My imaginary girlfriend rolled in at 2:30 this morning, so things are a little tense over here.
interviewer: can you type fast?
me: yes, that and SEVERAL other words
before you call me an idiot consider this: i know
Me: How much more oatmeal can you eat before you become a literary classic?
Donkey: What?
Me: *giggling* Donkey Oaty
My 5 y/o woke me up to tell me she had a dream my office was invaded by gorillas and I saved everyone using just a hammer so apparently she thinks I’m a Mario Brother for a living.
This isn’t working out.

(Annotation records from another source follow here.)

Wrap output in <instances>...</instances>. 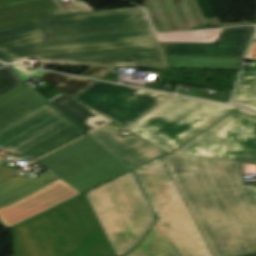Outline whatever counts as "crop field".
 <instances>
[{
  "label": "crop field",
  "instance_id": "obj_25",
  "mask_svg": "<svg viewBox=\"0 0 256 256\" xmlns=\"http://www.w3.org/2000/svg\"><path fill=\"white\" fill-rule=\"evenodd\" d=\"M244 256H256V253L248 254V255H244Z\"/></svg>",
  "mask_w": 256,
  "mask_h": 256
},
{
  "label": "crop field",
  "instance_id": "obj_21",
  "mask_svg": "<svg viewBox=\"0 0 256 256\" xmlns=\"http://www.w3.org/2000/svg\"><path fill=\"white\" fill-rule=\"evenodd\" d=\"M113 68L114 67L91 66L87 71L82 73L81 76L99 79Z\"/></svg>",
  "mask_w": 256,
  "mask_h": 256
},
{
  "label": "crop field",
  "instance_id": "obj_8",
  "mask_svg": "<svg viewBox=\"0 0 256 256\" xmlns=\"http://www.w3.org/2000/svg\"><path fill=\"white\" fill-rule=\"evenodd\" d=\"M174 153L256 163V114L239 108Z\"/></svg>",
  "mask_w": 256,
  "mask_h": 256
},
{
  "label": "crop field",
  "instance_id": "obj_24",
  "mask_svg": "<svg viewBox=\"0 0 256 256\" xmlns=\"http://www.w3.org/2000/svg\"><path fill=\"white\" fill-rule=\"evenodd\" d=\"M7 59H8V56H6V55L0 53V60L7 62Z\"/></svg>",
  "mask_w": 256,
  "mask_h": 256
},
{
  "label": "crop field",
  "instance_id": "obj_1",
  "mask_svg": "<svg viewBox=\"0 0 256 256\" xmlns=\"http://www.w3.org/2000/svg\"><path fill=\"white\" fill-rule=\"evenodd\" d=\"M0 50L38 64L169 68L141 7L46 16L2 29Z\"/></svg>",
  "mask_w": 256,
  "mask_h": 256
},
{
  "label": "crop field",
  "instance_id": "obj_6",
  "mask_svg": "<svg viewBox=\"0 0 256 256\" xmlns=\"http://www.w3.org/2000/svg\"><path fill=\"white\" fill-rule=\"evenodd\" d=\"M235 108L175 96L128 129L169 153Z\"/></svg>",
  "mask_w": 256,
  "mask_h": 256
},
{
  "label": "crop field",
  "instance_id": "obj_17",
  "mask_svg": "<svg viewBox=\"0 0 256 256\" xmlns=\"http://www.w3.org/2000/svg\"><path fill=\"white\" fill-rule=\"evenodd\" d=\"M39 79L45 81L71 97L94 82L93 80L75 78L50 72H47Z\"/></svg>",
  "mask_w": 256,
  "mask_h": 256
},
{
  "label": "crop field",
  "instance_id": "obj_2",
  "mask_svg": "<svg viewBox=\"0 0 256 256\" xmlns=\"http://www.w3.org/2000/svg\"><path fill=\"white\" fill-rule=\"evenodd\" d=\"M163 160L213 256L256 252V186L244 185L242 162Z\"/></svg>",
  "mask_w": 256,
  "mask_h": 256
},
{
  "label": "crop field",
  "instance_id": "obj_12",
  "mask_svg": "<svg viewBox=\"0 0 256 256\" xmlns=\"http://www.w3.org/2000/svg\"><path fill=\"white\" fill-rule=\"evenodd\" d=\"M118 129L106 127L89 135L128 169L132 170L164 154L160 148L137 137L122 138L115 133Z\"/></svg>",
  "mask_w": 256,
  "mask_h": 256
},
{
  "label": "crop field",
  "instance_id": "obj_16",
  "mask_svg": "<svg viewBox=\"0 0 256 256\" xmlns=\"http://www.w3.org/2000/svg\"><path fill=\"white\" fill-rule=\"evenodd\" d=\"M231 103L256 111V72H241Z\"/></svg>",
  "mask_w": 256,
  "mask_h": 256
},
{
  "label": "crop field",
  "instance_id": "obj_23",
  "mask_svg": "<svg viewBox=\"0 0 256 256\" xmlns=\"http://www.w3.org/2000/svg\"><path fill=\"white\" fill-rule=\"evenodd\" d=\"M244 59L256 60V41H252Z\"/></svg>",
  "mask_w": 256,
  "mask_h": 256
},
{
  "label": "crop field",
  "instance_id": "obj_13",
  "mask_svg": "<svg viewBox=\"0 0 256 256\" xmlns=\"http://www.w3.org/2000/svg\"><path fill=\"white\" fill-rule=\"evenodd\" d=\"M94 11L84 1L63 8L58 0H0V29L53 14Z\"/></svg>",
  "mask_w": 256,
  "mask_h": 256
},
{
  "label": "crop field",
  "instance_id": "obj_7",
  "mask_svg": "<svg viewBox=\"0 0 256 256\" xmlns=\"http://www.w3.org/2000/svg\"><path fill=\"white\" fill-rule=\"evenodd\" d=\"M85 192L129 172L87 136L35 161Z\"/></svg>",
  "mask_w": 256,
  "mask_h": 256
},
{
  "label": "crop field",
  "instance_id": "obj_20",
  "mask_svg": "<svg viewBox=\"0 0 256 256\" xmlns=\"http://www.w3.org/2000/svg\"><path fill=\"white\" fill-rule=\"evenodd\" d=\"M178 93L184 94V95H189V96H194V97H199V98H204V99H209V100H214V101H219V102H224V103L229 102L230 96L232 94L230 92L217 90V92L215 94L211 95V94H206L204 92V90H200V89H196L193 94L182 93V92H178Z\"/></svg>",
  "mask_w": 256,
  "mask_h": 256
},
{
  "label": "crop field",
  "instance_id": "obj_18",
  "mask_svg": "<svg viewBox=\"0 0 256 256\" xmlns=\"http://www.w3.org/2000/svg\"><path fill=\"white\" fill-rule=\"evenodd\" d=\"M221 29L156 35L159 42H214Z\"/></svg>",
  "mask_w": 256,
  "mask_h": 256
},
{
  "label": "crop field",
  "instance_id": "obj_3",
  "mask_svg": "<svg viewBox=\"0 0 256 256\" xmlns=\"http://www.w3.org/2000/svg\"><path fill=\"white\" fill-rule=\"evenodd\" d=\"M9 229L13 256H115L84 193Z\"/></svg>",
  "mask_w": 256,
  "mask_h": 256
},
{
  "label": "crop field",
  "instance_id": "obj_4",
  "mask_svg": "<svg viewBox=\"0 0 256 256\" xmlns=\"http://www.w3.org/2000/svg\"><path fill=\"white\" fill-rule=\"evenodd\" d=\"M134 172L157 221L125 256H212L162 159Z\"/></svg>",
  "mask_w": 256,
  "mask_h": 256
},
{
  "label": "crop field",
  "instance_id": "obj_11",
  "mask_svg": "<svg viewBox=\"0 0 256 256\" xmlns=\"http://www.w3.org/2000/svg\"><path fill=\"white\" fill-rule=\"evenodd\" d=\"M254 27L222 29L215 43H159L164 55L242 57Z\"/></svg>",
  "mask_w": 256,
  "mask_h": 256
},
{
  "label": "crop field",
  "instance_id": "obj_9",
  "mask_svg": "<svg viewBox=\"0 0 256 256\" xmlns=\"http://www.w3.org/2000/svg\"><path fill=\"white\" fill-rule=\"evenodd\" d=\"M171 94L96 81L75 95V100L112 122L128 127Z\"/></svg>",
  "mask_w": 256,
  "mask_h": 256
},
{
  "label": "crop field",
  "instance_id": "obj_14",
  "mask_svg": "<svg viewBox=\"0 0 256 256\" xmlns=\"http://www.w3.org/2000/svg\"><path fill=\"white\" fill-rule=\"evenodd\" d=\"M48 102L86 133L110 122V120L75 101L64 93Z\"/></svg>",
  "mask_w": 256,
  "mask_h": 256
},
{
  "label": "crop field",
  "instance_id": "obj_26",
  "mask_svg": "<svg viewBox=\"0 0 256 256\" xmlns=\"http://www.w3.org/2000/svg\"><path fill=\"white\" fill-rule=\"evenodd\" d=\"M252 40H256V32H255L254 37H253V39H252Z\"/></svg>",
  "mask_w": 256,
  "mask_h": 256
},
{
  "label": "crop field",
  "instance_id": "obj_10",
  "mask_svg": "<svg viewBox=\"0 0 256 256\" xmlns=\"http://www.w3.org/2000/svg\"><path fill=\"white\" fill-rule=\"evenodd\" d=\"M70 126L45 103L0 130V149L18 154Z\"/></svg>",
  "mask_w": 256,
  "mask_h": 256
},
{
  "label": "crop field",
  "instance_id": "obj_28",
  "mask_svg": "<svg viewBox=\"0 0 256 256\" xmlns=\"http://www.w3.org/2000/svg\"><path fill=\"white\" fill-rule=\"evenodd\" d=\"M0 66H1V64H0Z\"/></svg>",
  "mask_w": 256,
  "mask_h": 256
},
{
  "label": "crop field",
  "instance_id": "obj_15",
  "mask_svg": "<svg viewBox=\"0 0 256 256\" xmlns=\"http://www.w3.org/2000/svg\"><path fill=\"white\" fill-rule=\"evenodd\" d=\"M170 68L239 70L242 58L165 56Z\"/></svg>",
  "mask_w": 256,
  "mask_h": 256
},
{
  "label": "crop field",
  "instance_id": "obj_22",
  "mask_svg": "<svg viewBox=\"0 0 256 256\" xmlns=\"http://www.w3.org/2000/svg\"><path fill=\"white\" fill-rule=\"evenodd\" d=\"M12 67L14 68L16 74L18 75V77L24 82L34 76L30 75L29 73H27L26 71L22 70L21 68L12 65Z\"/></svg>",
  "mask_w": 256,
  "mask_h": 256
},
{
  "label": "crop field",
  "instance_id": "obj_27",
  "mask_svg": "<svg viewBox=\"0 0 256 256\" xmlns=\"http://www.w3.org/2000/svg\"><path fill=\"white\" fill-rule=\"evenodd\" d=\"M3 159V157L0 156V161Z\"/></svg>",
  "mask_w": 256,
  "mask_h": 256
},
{
  "label": "crop field",
  "instance_id": "obj_5",
  "mask_svg": "<svg viewBox=\"0 0 256 256\" xmlns=\"http://www.w3.org/2000/svg\"><path fill=\"white\" fill-rule=\"evenodd\" d=\"M85 195L116 256L134 247L155 219L131 172Z\"/></svg>",
  "mask_w": 256,
  "mask_h": 256
},
{
  "label": "crop field",
  "instance_id": "obj_19",
  "mask_svg": "<svg viewBox=\"0 0 256 256\" xmlns=\"http://www.w3.org/2000/svg\"><path fill=\"white\" fill-rule=\"evenodd\" d=\"M21 83L9 65L0 69V95Z\"/></svg>",
  "mask_w": 256,
  "mask_h": 256
}]
</instances>
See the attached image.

You’re one of those “talk it out” types and I just want to slam cabinet doors and fantasize about a garden full of hard-to-detect poisonous plants.
I’m rubber, you’re glue. He’s scissors, she’s a toner cartridge, those fellas are paperclips. Welcome to the supply closet pal.
Guys that squirrel is on my patio in the dark dragging his little hand across his throat shit what do I do
Me: I wanna be ugly
Genie: you got 3 wishes left
i have no electricity today bc of the snowstorm so i was forced to talk to my husband and son they seem nice.
airports are so funny. like “oh you’re flying across the country? would you like to hang out in a mall first”
I just watched my son get a knot out of his shoelace with the tine of a fork and then put it back in the silverware drawer and OMG! HOW MANY TIMES HAS HE DONE THIS?!
With these gas prices forget my kids, I’m about to buy myself a pony
“Look at me at me when I’m talking to you, lady. Oh, no, no, not you, lady. I call my daughter lady. I’m so sorry.”
* me, in public on more than one occasion.
When someone buys a new car I like to get them a ziploc bag full of gas as like a car warming present.
me: I would hate to be the Bear of Bad News
my wife: it’s bearer of bad news not Bear of Bad News
Bear of Bad News: lady you don’t know wtf you’re talking about
*lights a scented candle in my house
*gets texted 500 miles away from my mother
Please watch those candles
My wife refuses to hire a housekeeper bc *checks notes* she doesn’t want them to see this mess.
I’m sitting next to a beautiful woman at a bar so now it’s only a matter of time before nothing happens.
[crime scene]
•detective flips open pocket watch•
Hmmm…precisely what I thought
“What’s that sir”
•closes watch•
It’s lunch time
[speed dating]
Her: So, what do you do to unwind?
Mummy: I avoid that at all costs.
One of my sons says he likes my new haircut, and the other will have to twirl a sign outside a Mattress Firm to pay for college, I guess.
Broke my make-up mirror this morning.
I thought people would say 7 yrs of bad luck but mostly it’s been, “Your eyeliner is really crooked.”
How people watch movies when they’re:
DATING *hold hands*
ENGAGED *cuddle*
MARRIED *one person turns the volume up while I choke on a piece of popcorn*
[family vacation]
Son: how much farther?
Me: call me dad
Women who wear pink camo, what exactly are you hiding from?
I just googled “jokes to tell right before you die” and if that doesn’t tell you what kind of person I am, I don’t know what does.